7. Other Duties as Assigned

  • Support additional field missions, emergency-related infrastructure work, or cross-unit collaboration as required, including in support of emergency response and early recovery efforts.

Experience:

  • At least 2 years of progressively responsible experience in programme implementation related to food security, resilience, disaster risk reduction, or natural resource management, including ecosystem restoration, watershed management, land degradation control, or related fields.

  • Demonstrated field-experience implementing SWC structures, water harvesting, or community infrastructure, ideally through participatory approaches and community mobilisation.
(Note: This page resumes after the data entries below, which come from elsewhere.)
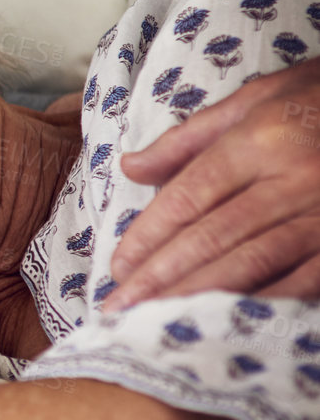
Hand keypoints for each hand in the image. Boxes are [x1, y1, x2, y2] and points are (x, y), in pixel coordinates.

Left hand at [106, 57, 319, 310]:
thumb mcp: (258, 98)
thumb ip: (190, 137)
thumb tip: (130, 167)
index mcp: (261, 139)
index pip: (189, 194)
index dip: (149, 235)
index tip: (118, 266)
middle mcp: (292, 177)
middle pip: (213, 234)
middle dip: (162, 275)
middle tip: (122, 306)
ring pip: (253, 261)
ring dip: (200, 294)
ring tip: (158, 320)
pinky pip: (304, 279)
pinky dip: (264, 302)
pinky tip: (229, 321)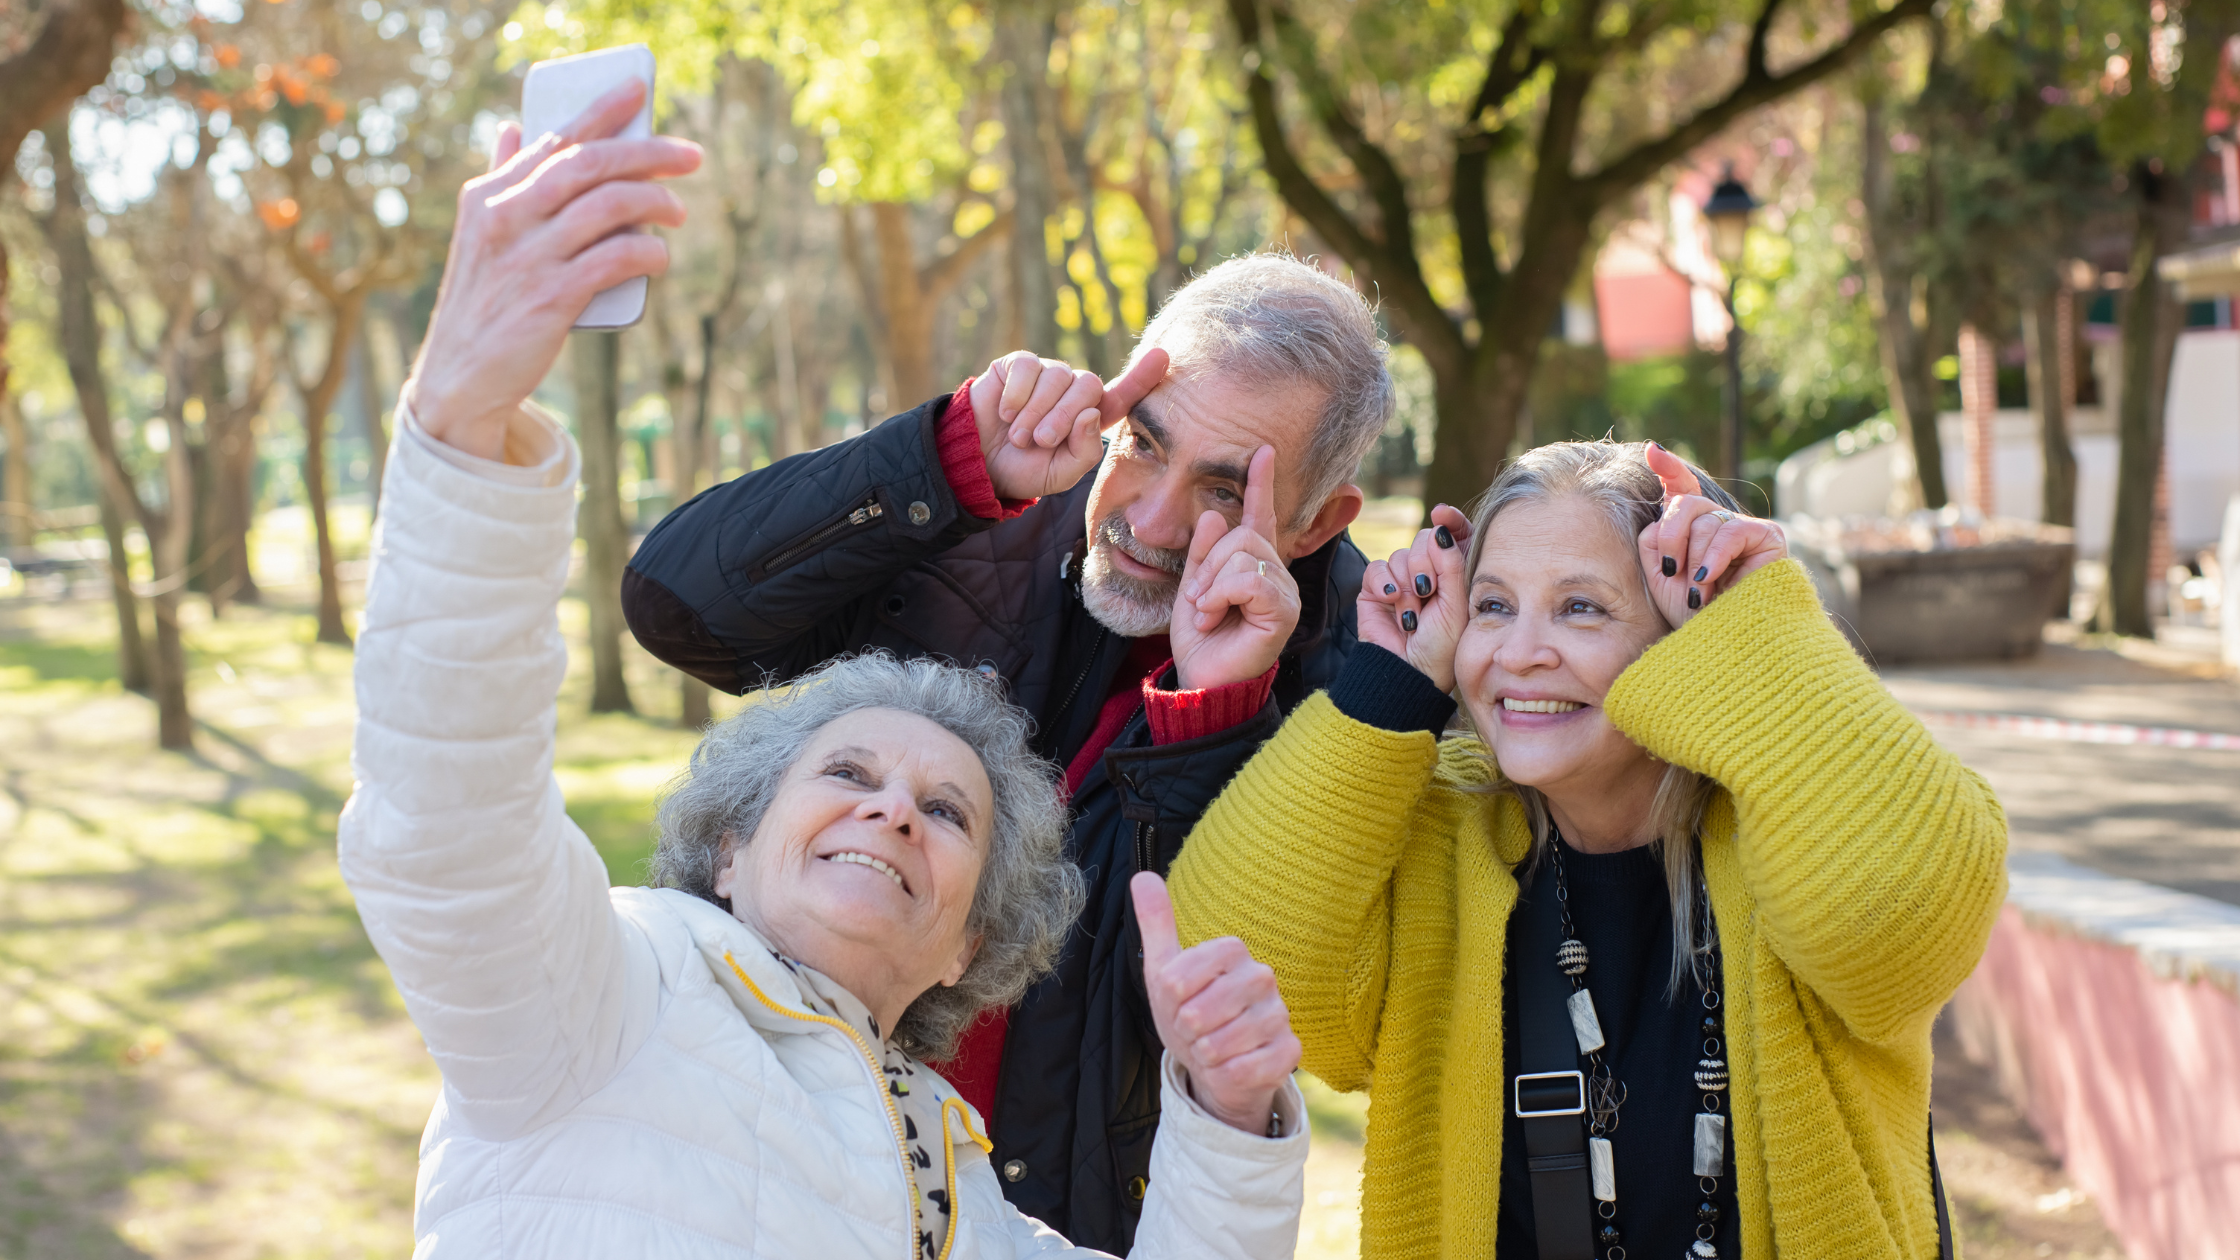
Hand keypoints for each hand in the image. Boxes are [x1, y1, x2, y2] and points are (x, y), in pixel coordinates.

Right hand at [405, 80, 701, 459]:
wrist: (460, 376)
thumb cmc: (484, 302)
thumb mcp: (480, 234)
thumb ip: (501, 181)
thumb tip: (512, 128)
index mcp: (489, 195)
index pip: (554, 139)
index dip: (601, 111)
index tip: (638, 90)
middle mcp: (505, 218)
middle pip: (589, 164)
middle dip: (647, 152)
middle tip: (690, 156)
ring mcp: (528, 258)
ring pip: (608, 206)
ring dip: (655, 202)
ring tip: (678, 211)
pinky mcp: (550, 299)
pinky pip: (615, 259)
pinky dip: (647, 251)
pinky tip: (660, 256)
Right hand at [969, 347, 1168, 500]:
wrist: (979, 463)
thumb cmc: (1024, 470)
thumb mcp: (1060, 473)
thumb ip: (1084, 451)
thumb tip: (1091, 413)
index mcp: (1090, 418)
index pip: (1123, 395)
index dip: (1142, 377)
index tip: (1162, 356)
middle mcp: (1073, 391)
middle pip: (1088, 386)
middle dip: (1063, 417)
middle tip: (1041, 441)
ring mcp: (1047, 374)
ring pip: (1057, 377)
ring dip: (1036, 412)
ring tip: (1019, 435)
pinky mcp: (1019, 365)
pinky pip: (1028, 367)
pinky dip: (1017, 394)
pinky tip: (1006, 412)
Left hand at [1132, 872, 1299, 1135]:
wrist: (1217, 1064)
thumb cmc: (1191, 1012)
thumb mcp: (1165, 970)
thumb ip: (1156, 923)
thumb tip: (1142, 876)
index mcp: (1232, 951)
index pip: (1177, 979)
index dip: (1169, 1001)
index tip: (1178, 1003)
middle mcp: (1262, 977)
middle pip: (1196, 1013)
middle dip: (1184, 1032)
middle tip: (1193, 1031)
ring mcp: (1279, 1014)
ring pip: (1219, 1045)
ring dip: (1204, 1055)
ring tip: (1211, 1048)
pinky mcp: (1290, 1051)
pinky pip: (1244, 1070)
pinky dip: (1224, 1075)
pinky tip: (1230, 1067)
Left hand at [1169, 446, 1298, 690]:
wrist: (1202, 678)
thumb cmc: (1201, 638)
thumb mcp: (1193, 586)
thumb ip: (1202, 551)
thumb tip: (1212, 513)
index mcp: (1253, 565)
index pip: (1260, 517)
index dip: (1260, 484)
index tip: (1262, 452)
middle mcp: (1275, 573)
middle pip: (1242, 535)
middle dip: (1209, 563)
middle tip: (1199, 599)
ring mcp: (1284, 591)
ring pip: (1244, 554)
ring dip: (1211, 583)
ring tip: (1207, 612)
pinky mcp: (1284, 610)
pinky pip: (1250, 579)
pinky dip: (1221, 594)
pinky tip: (1215, 616)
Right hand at [1358, 504, 1471, 690]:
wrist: (1408, 672)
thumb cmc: (1441, 646)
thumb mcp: (1456, 604)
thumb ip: (1452, 563)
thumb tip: (1441, 527)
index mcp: (1455, 575)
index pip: (1454, 535)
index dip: (1450, 521)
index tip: (1443, 513)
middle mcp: (1429, 574)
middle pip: (1424, 540)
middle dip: (1426, 563)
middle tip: (1427, 591)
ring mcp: (1401, 581)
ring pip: (1401, 555)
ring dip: (1406, 585)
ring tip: (1411, 614)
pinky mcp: (1375, 589)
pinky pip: (1377, 568)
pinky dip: (1384, 583)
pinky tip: (1392, 602)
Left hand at [1638, 442, 1787, 627]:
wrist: (1722, 642)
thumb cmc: (1691, 614)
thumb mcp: (1660, 573)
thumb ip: (1656, 537)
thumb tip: (1666, 501)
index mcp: (1692, 530)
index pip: (1682, 489)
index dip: (1670, 468)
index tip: (1651, 451)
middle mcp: (1718, 524)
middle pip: (1685, 502)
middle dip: (1671, 536)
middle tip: (1672, 571)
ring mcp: (1744, 528)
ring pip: (1705, 520)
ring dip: (1694, 560)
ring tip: (1698, 592)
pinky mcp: (1768, 536)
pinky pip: (1730, 531)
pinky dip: (1714, 556)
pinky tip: (1709, 579)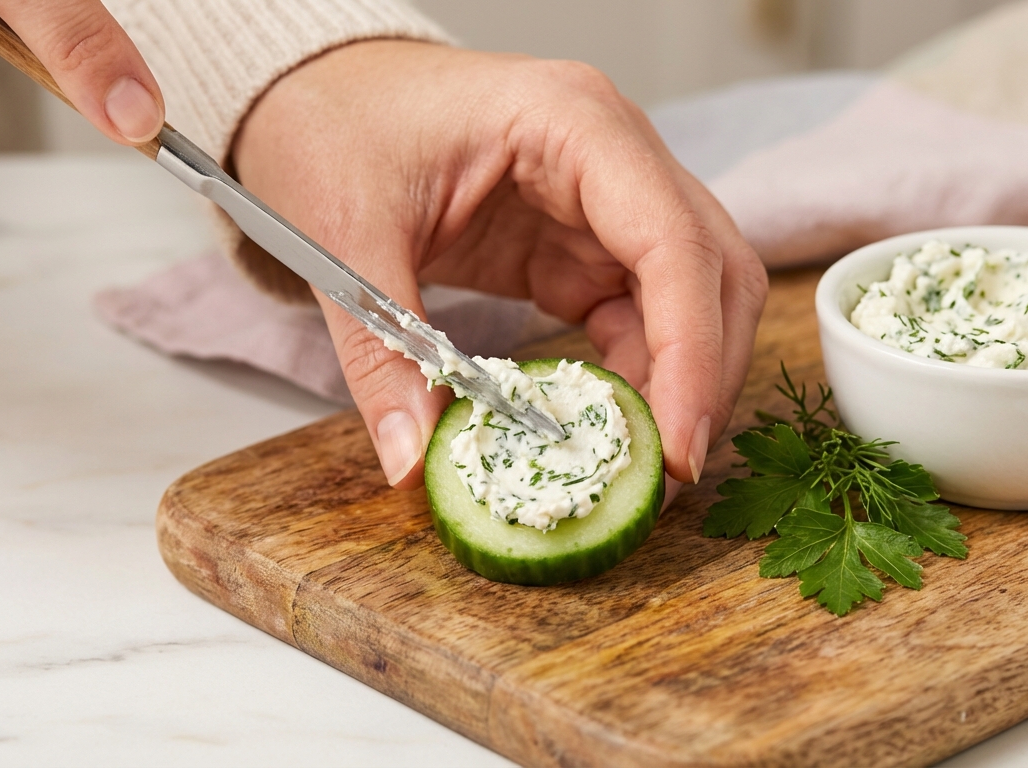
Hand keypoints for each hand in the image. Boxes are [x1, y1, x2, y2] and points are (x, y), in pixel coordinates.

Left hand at [233, 41, 767, 489]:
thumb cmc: (334, 123)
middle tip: (669, 475)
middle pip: (712, 268)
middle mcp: (614, 153)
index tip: (677, 448)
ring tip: (639, 466)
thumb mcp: (345, 238)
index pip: (672, 242)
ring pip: (691, 298)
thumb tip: (414, 463)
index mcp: (571, 122)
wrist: (316, 93)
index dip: (691, 352)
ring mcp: (606, 200)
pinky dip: (634, 376)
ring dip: (678, 382)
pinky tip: (604, 429)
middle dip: (703, 376)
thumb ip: (386, 351)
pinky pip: (637, 315)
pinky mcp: (581, 244)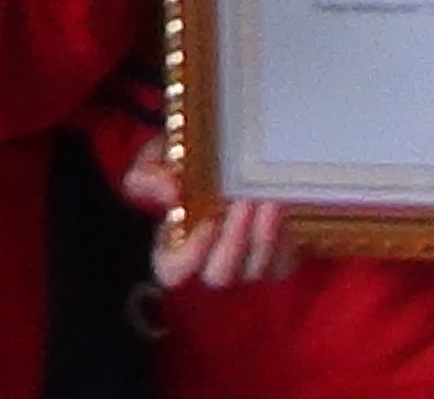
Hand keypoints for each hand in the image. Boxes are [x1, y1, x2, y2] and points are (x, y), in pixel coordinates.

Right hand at [122, 151, 296, 289]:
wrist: (223, 158)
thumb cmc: (183, 165)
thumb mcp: (156, 160)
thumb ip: (149, 175)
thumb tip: (169, 189)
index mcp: (173, 247)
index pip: (173, 271)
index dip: (189, 255)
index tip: (206, 223)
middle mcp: (209, 262)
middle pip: (220, 275)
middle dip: (233, 240)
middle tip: (244, 203)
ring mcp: (243, 265)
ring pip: (256, 270)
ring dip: (264, 238)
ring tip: (270, 201)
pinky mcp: (274, 259)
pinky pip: (283, 262)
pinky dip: (285, 239)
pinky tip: (283, 210)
  • Experience supporting programme implementation and operationalizing programmatic policies related to food security, resilience, disaster risk reduction, and/or social protection, including asset creation and community-based approaches; Ideally with a focus on fragile, dryland and/or drought-prone contexts.

Knowledge & Skills:

  • Good technical understanding of resilience-building approaches, including natural resource management, land rehabilitation, community infrastructure, and their role in improving food security and reducing vulnerability. Experience in designing and conducting community infrastructure/land rehabilitation works would be a plus.

  • Field experience with ecosystem restoration, community infrastructure and livelihood skills interventions planning and reporting processes, and contributing to regional knowledge-generation products, is an asset.

  • Writing and oral communication, facilitation and training skills.

Education:

Advanced university degree (Master or equivalent) in Natural Resource Management, Environmental Science, Civil/Environmental Engineering, or related fields, or First University Degree with additional years of related work experience and/or trainings/courses.

Languages:

Working knowledge of English (proficiency/level C) is a must. Intermediate knowledge or proficiency in French (level B or C) would be a plus.